Records from a collection:
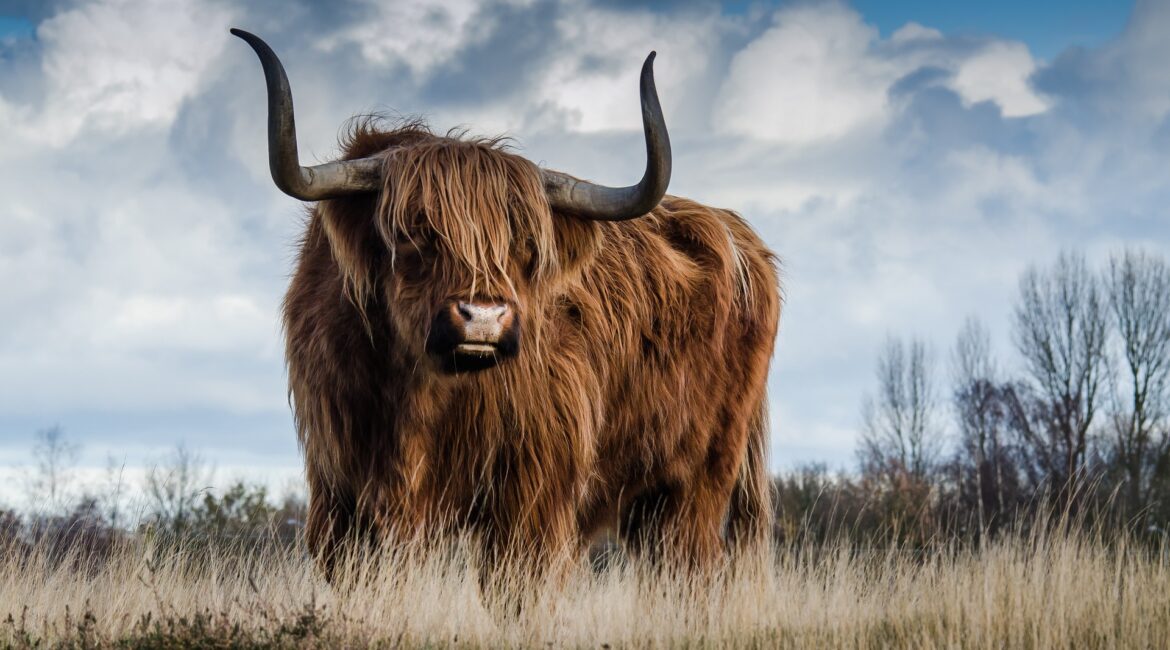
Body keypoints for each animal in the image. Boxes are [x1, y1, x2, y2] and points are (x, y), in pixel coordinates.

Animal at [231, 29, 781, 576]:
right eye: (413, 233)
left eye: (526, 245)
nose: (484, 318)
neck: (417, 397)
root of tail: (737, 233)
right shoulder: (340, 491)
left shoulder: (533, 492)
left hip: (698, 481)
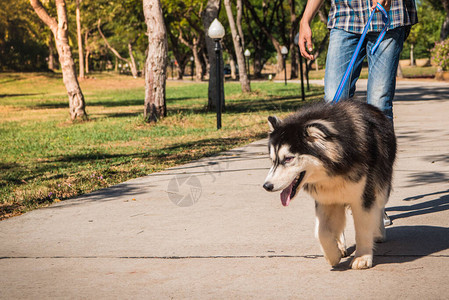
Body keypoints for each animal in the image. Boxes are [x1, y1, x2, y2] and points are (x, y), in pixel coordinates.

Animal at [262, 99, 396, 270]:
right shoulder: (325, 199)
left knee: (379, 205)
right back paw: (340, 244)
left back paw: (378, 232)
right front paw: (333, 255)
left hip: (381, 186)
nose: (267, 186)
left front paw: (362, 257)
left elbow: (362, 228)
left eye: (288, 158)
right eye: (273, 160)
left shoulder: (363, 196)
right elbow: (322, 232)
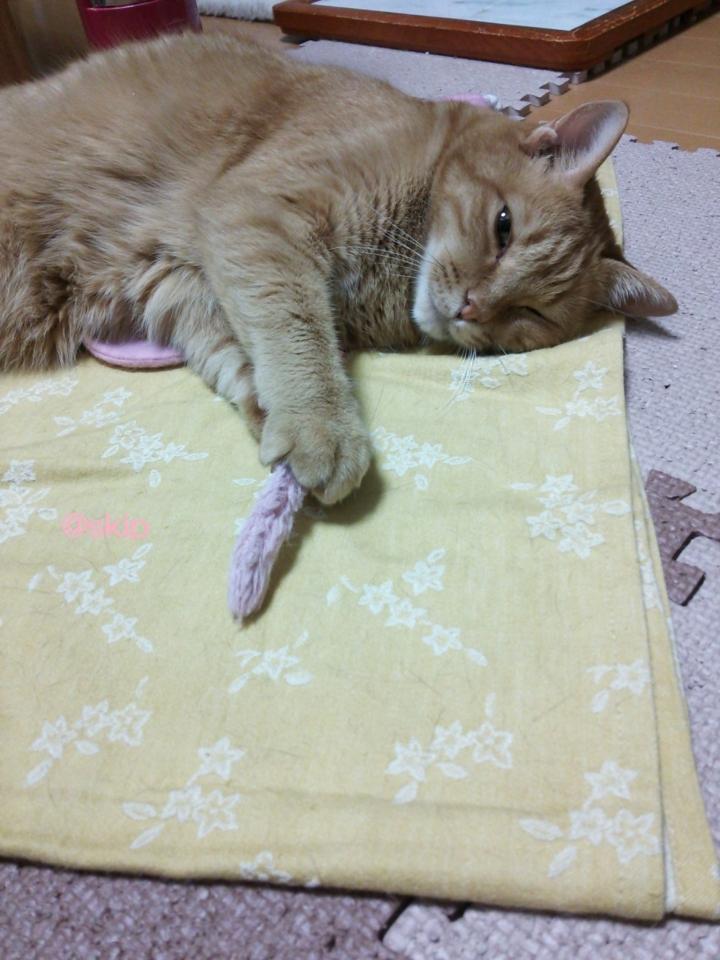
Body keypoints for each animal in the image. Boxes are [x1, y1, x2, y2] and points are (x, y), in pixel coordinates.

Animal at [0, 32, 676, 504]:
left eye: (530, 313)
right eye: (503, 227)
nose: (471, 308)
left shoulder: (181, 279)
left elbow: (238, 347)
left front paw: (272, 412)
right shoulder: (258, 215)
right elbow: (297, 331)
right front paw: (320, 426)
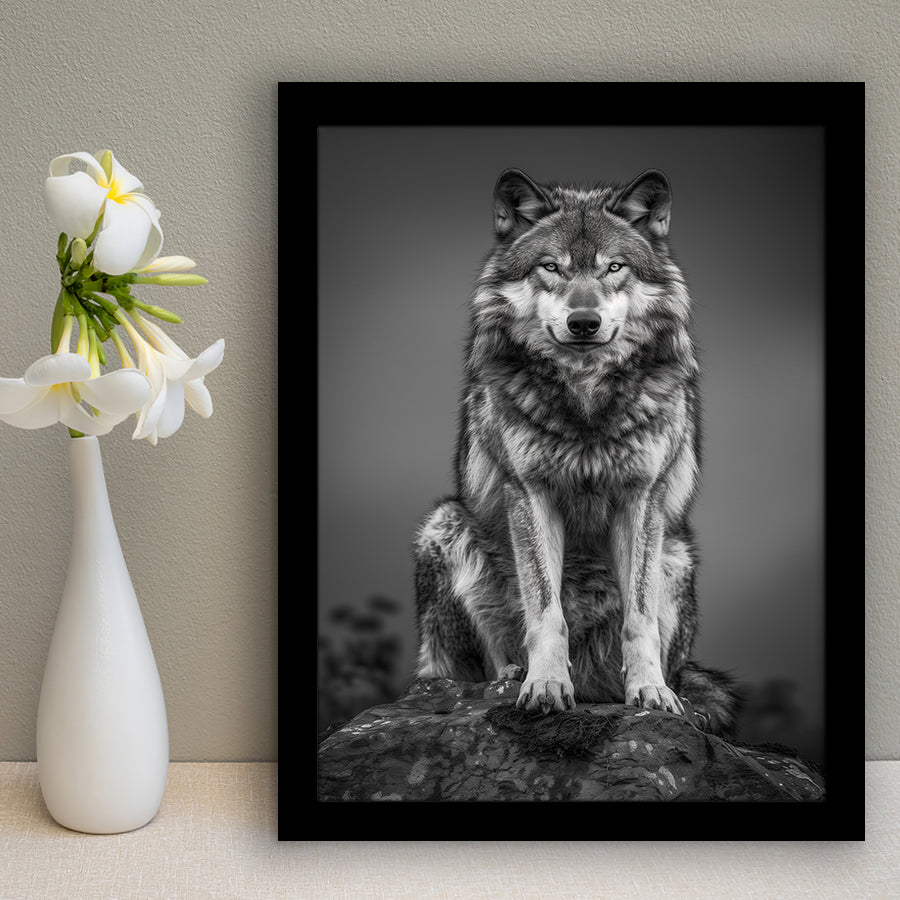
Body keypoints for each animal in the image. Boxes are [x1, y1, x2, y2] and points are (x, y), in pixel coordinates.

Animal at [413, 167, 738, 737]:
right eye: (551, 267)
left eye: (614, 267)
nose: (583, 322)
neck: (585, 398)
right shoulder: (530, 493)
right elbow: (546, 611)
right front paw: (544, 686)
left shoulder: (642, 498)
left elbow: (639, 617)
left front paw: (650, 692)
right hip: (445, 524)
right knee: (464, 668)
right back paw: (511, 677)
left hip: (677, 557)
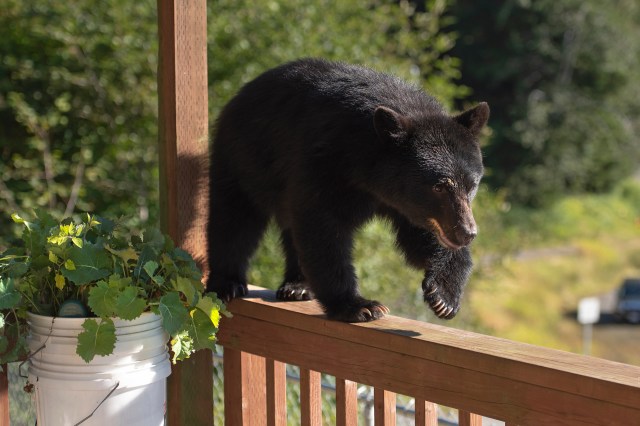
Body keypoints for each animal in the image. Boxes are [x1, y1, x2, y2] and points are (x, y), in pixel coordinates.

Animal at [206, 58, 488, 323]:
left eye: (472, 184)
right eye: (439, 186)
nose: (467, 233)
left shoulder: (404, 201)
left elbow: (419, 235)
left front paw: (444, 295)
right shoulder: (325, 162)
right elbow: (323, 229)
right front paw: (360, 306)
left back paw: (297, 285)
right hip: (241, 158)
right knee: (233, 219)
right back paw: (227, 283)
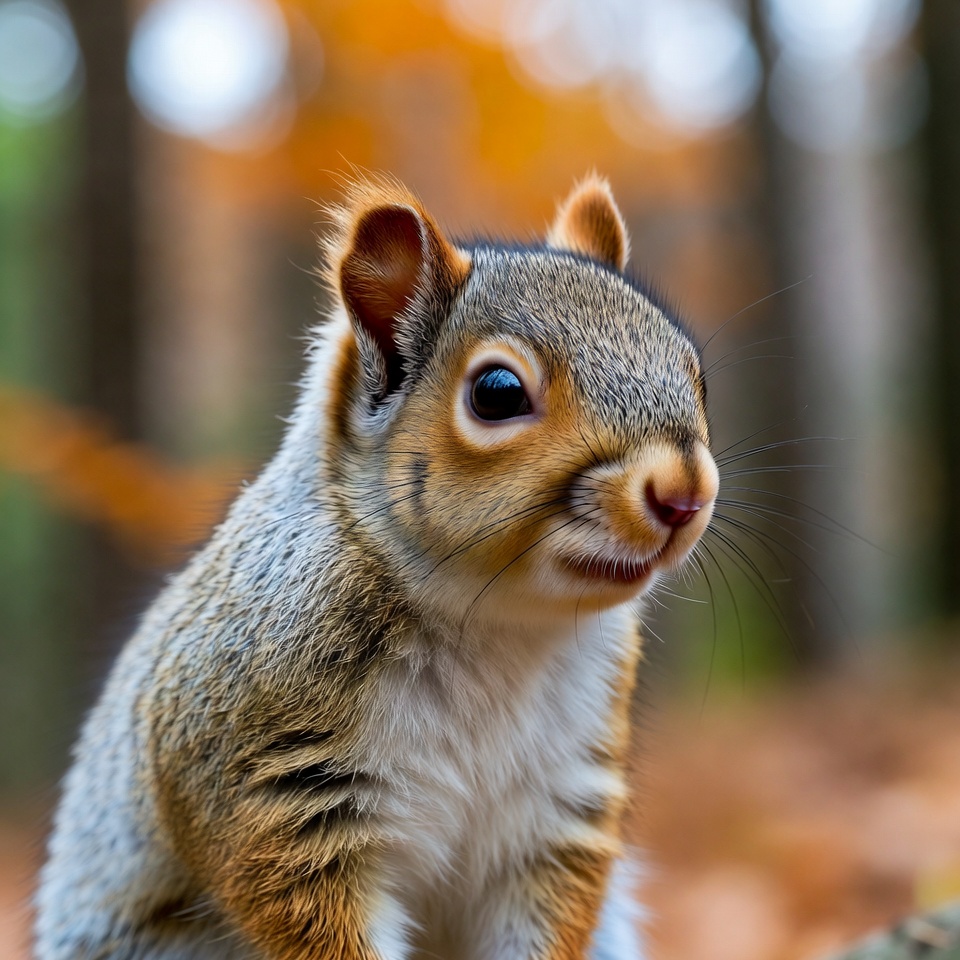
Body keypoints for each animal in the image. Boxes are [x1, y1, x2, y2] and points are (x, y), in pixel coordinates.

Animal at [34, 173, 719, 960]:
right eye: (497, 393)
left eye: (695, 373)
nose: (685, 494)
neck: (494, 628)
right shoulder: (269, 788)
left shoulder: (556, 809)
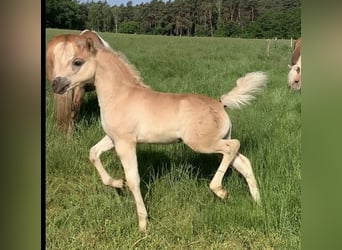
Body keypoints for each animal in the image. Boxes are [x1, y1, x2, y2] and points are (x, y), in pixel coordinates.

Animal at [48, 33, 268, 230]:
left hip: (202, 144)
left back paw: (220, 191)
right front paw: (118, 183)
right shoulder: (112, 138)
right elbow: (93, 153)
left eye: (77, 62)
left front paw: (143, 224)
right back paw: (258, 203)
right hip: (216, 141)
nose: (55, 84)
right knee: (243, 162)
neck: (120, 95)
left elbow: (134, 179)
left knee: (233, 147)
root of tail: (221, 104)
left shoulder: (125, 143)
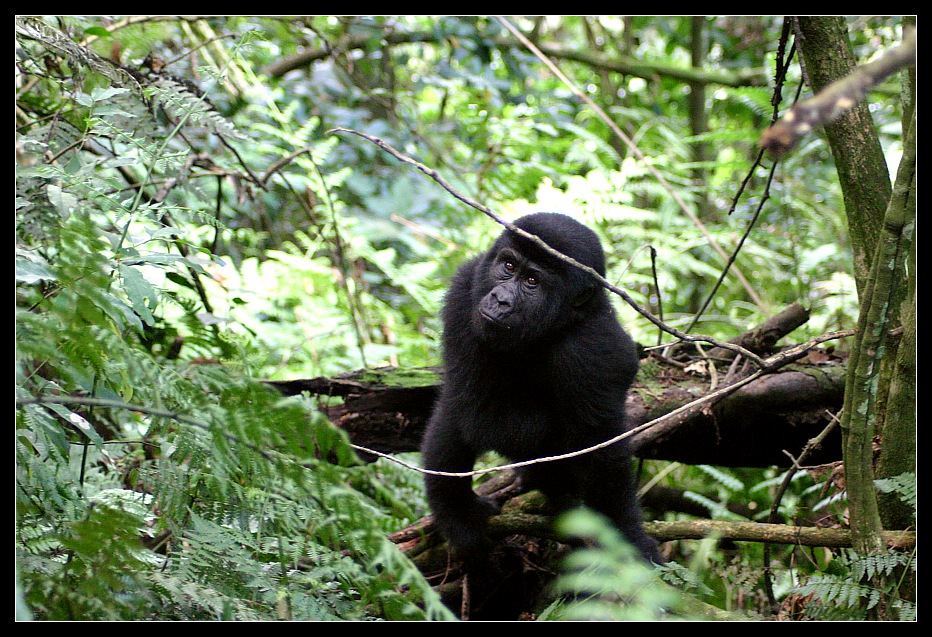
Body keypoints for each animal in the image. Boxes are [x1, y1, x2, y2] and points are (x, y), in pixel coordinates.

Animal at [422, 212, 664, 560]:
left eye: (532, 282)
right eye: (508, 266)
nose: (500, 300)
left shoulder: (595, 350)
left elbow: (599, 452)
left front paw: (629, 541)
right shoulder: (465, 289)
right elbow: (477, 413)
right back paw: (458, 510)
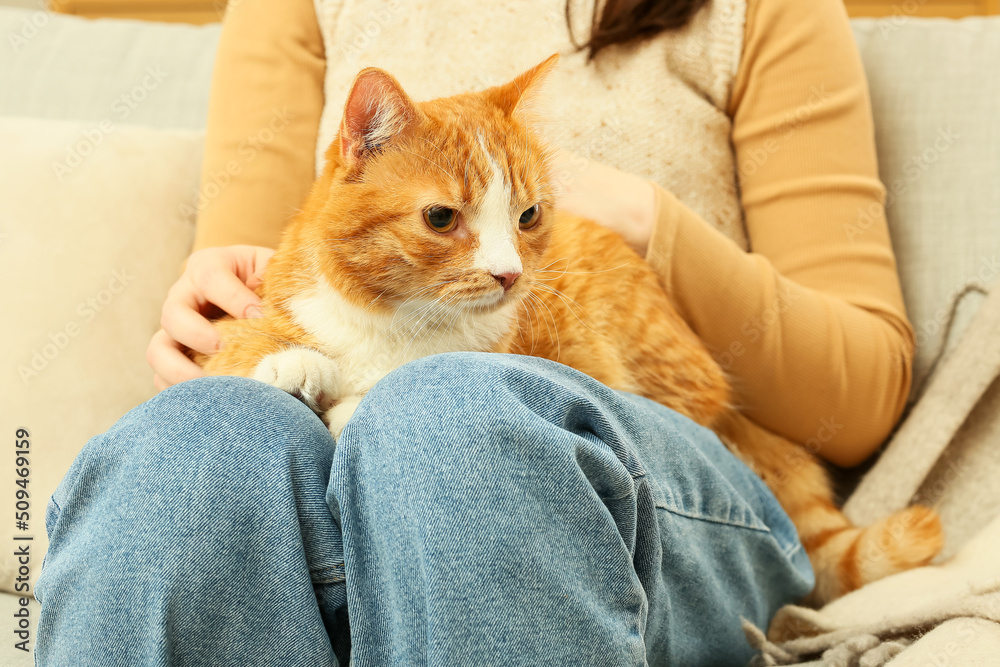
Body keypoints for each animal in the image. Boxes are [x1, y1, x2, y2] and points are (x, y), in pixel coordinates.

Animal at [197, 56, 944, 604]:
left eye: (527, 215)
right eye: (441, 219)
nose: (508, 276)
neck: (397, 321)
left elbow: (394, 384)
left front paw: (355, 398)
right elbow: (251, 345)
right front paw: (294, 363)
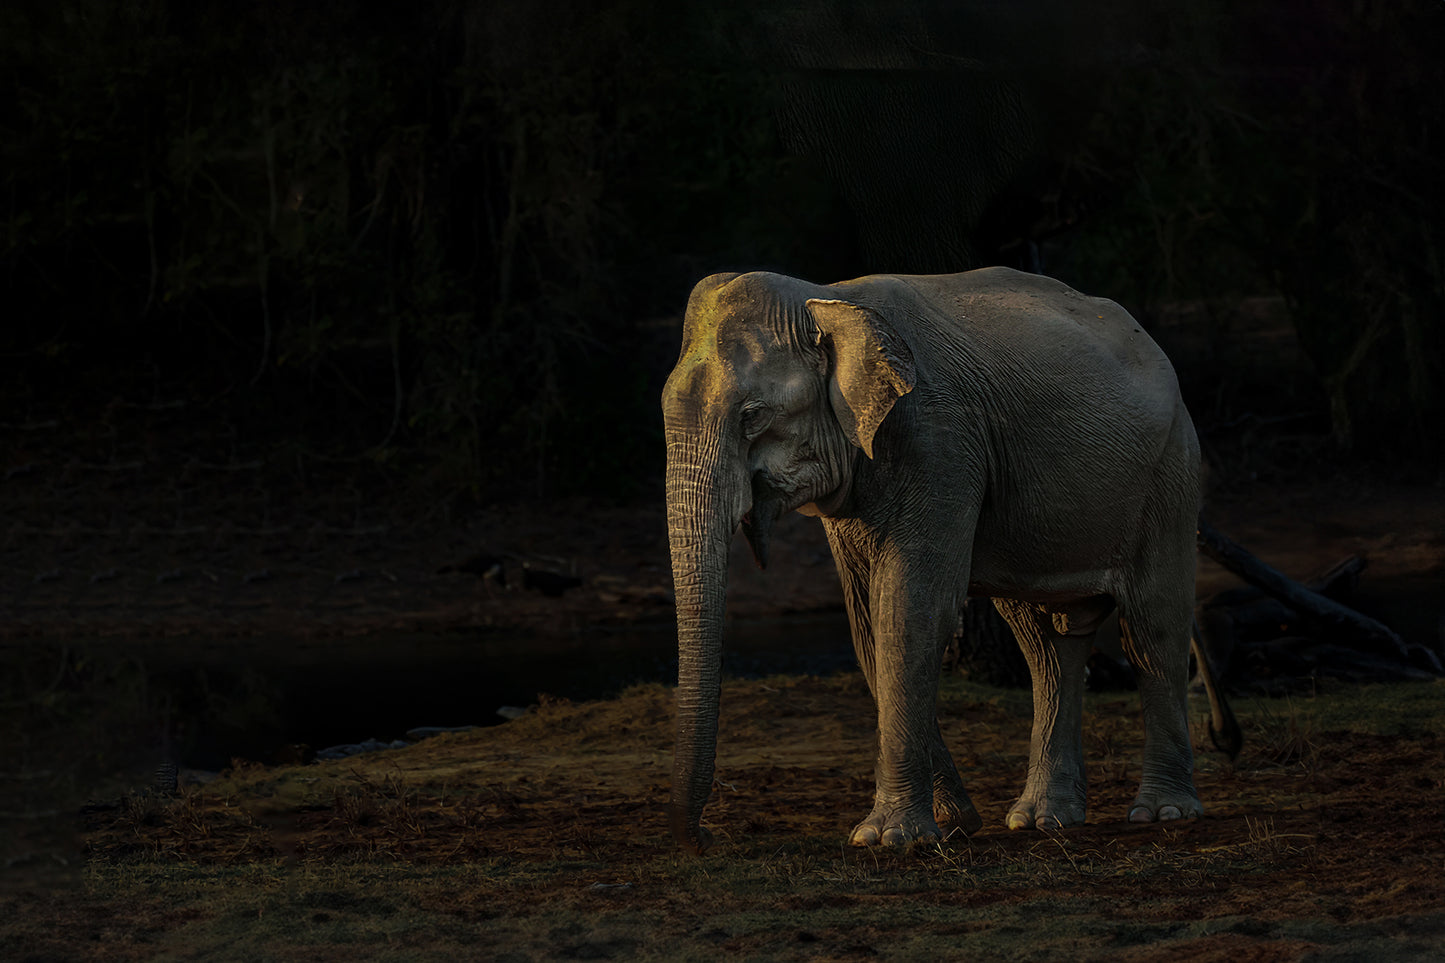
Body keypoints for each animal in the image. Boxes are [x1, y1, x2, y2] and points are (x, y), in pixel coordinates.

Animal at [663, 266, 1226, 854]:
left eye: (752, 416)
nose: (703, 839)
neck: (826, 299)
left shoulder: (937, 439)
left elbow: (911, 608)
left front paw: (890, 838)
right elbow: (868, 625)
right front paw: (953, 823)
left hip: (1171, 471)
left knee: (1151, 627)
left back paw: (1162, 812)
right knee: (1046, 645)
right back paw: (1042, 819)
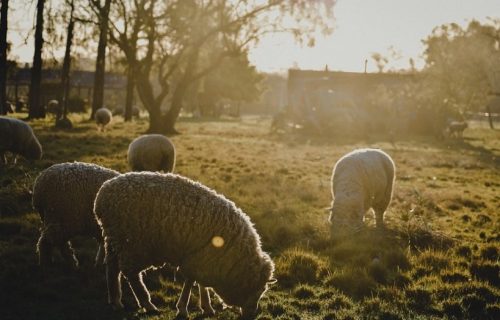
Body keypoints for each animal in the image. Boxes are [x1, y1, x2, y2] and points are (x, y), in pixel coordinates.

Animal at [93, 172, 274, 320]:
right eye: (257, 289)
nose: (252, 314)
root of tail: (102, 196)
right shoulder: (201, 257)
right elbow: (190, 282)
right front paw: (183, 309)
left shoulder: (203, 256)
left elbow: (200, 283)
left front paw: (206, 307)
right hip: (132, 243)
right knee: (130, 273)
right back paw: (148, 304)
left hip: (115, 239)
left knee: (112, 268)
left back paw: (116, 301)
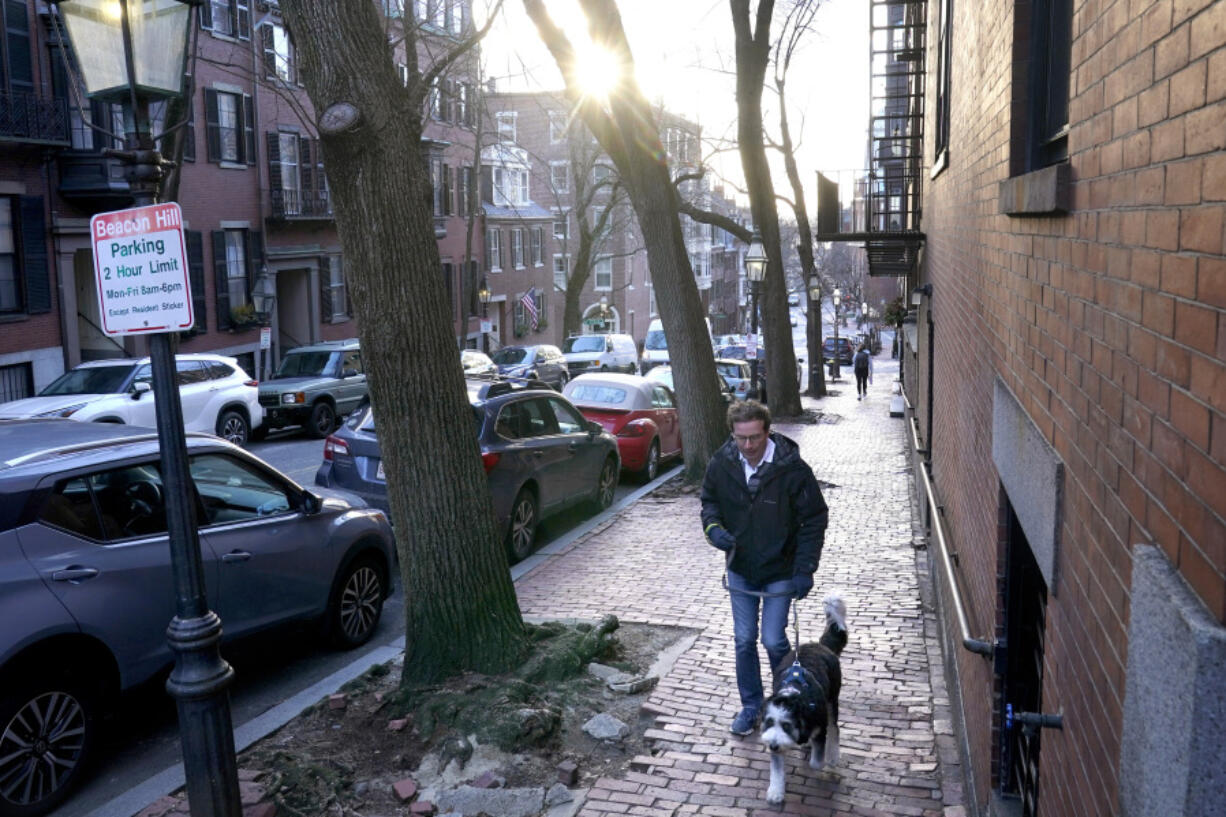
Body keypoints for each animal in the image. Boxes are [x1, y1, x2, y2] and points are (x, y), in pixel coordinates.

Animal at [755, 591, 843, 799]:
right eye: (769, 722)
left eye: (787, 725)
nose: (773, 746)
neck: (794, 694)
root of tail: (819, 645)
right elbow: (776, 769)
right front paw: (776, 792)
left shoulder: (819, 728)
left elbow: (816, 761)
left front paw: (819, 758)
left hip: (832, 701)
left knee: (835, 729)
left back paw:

- _ABOUT THIS TASK_: What you give back must be exactly the lines from the opening line of the entries through the line holding "root of tail: (737, 233)", with no pictures.

- _WRITTEN RESPONSE_:
Body keypoints for each animal in the image. Boxes are [x1, y1, x2, y2] and points are (x, y), in pixel coordinates.

Animal at [231, 29, 781, 576]:
right eye: (413, 233)
left eye: (526, 245)
nose: (484, 318)
neck: (417, 397)
root of tail: (737, 233)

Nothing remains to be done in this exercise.